Monday, April 07, 2008
"Nature first, then theory. Or, better, Nature and theory closely intertwined while you throw all your intellectual capital at the subject. Love the organisms for themselves first, then strain for general explanations, and, with good fortune, discoveries will follow. If they don't the love and pleasure will have been enough."
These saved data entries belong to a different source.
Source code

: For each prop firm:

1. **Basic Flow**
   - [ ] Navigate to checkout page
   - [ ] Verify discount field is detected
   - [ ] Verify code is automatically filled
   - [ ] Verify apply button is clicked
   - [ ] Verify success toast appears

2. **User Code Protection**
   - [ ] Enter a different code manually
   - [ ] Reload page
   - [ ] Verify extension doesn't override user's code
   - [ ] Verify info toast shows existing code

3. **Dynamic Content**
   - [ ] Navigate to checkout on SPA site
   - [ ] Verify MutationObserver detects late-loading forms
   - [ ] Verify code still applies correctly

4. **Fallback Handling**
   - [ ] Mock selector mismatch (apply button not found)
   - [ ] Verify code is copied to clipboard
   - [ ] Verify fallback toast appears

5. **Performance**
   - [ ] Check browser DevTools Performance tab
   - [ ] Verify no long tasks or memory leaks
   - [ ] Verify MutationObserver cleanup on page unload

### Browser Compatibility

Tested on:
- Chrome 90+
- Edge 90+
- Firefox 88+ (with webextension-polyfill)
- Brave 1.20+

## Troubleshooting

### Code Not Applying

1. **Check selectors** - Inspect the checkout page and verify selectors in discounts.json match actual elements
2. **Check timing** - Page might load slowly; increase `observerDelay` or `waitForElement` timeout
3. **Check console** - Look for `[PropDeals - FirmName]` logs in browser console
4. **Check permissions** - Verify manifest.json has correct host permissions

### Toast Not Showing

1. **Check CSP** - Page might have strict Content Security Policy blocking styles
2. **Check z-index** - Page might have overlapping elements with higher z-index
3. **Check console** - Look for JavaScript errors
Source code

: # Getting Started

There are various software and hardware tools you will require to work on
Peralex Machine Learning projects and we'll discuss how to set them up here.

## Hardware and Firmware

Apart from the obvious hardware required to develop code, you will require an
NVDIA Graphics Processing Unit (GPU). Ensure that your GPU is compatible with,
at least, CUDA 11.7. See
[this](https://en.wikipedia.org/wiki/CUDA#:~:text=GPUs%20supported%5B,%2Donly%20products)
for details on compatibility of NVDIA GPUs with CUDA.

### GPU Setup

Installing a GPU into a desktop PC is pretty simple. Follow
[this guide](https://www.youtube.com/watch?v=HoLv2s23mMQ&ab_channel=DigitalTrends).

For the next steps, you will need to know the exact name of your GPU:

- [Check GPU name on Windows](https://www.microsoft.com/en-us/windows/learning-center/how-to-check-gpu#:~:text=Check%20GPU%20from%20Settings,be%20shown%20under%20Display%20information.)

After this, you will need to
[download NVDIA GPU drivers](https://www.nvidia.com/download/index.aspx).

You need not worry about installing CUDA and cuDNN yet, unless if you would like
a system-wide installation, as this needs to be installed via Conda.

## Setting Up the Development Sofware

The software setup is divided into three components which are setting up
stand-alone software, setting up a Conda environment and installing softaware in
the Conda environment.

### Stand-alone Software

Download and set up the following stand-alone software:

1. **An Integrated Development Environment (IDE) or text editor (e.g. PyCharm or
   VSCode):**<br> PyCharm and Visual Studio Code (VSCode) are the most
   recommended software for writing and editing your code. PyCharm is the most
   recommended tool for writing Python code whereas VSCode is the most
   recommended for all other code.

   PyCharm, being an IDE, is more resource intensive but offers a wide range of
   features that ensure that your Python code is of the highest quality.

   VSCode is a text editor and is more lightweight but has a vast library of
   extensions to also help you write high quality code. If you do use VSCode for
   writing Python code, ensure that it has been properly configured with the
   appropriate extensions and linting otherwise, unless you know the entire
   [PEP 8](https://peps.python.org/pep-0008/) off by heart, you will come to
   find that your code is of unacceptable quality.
Just one of Dr. Hildebrand's achievements showed that the insect olfactory system is organized the same as man's --with intriguing differences. But it must be analogy, not homology -- the last common ancestor was practically single-celled with no real nervous system to speak of. This is all the more surprising when you consider that most of the work coming out of contemporary neuroscience highlights the contingent nature of neural processing -- seeing the mind as a very biological entity rather than logically put together in correspondence with fundamental physical constraints. A good example is that you also can't train animals to get a reward by moving away from a stimulus that predicts reward. Pavlovian conditioning trumps Skinnerian.
But many neuroecology insect olfaction experiments are Behavioralist in their treatment of insects as automatons. Any variation is "noise". But aren't bugs sometimes curious about an odor, sometimes another? Why does this fly stay smelling my socks for exactly 4 seconds and the banana peel for exactly 7 seconds? Can you explain every wingbeat?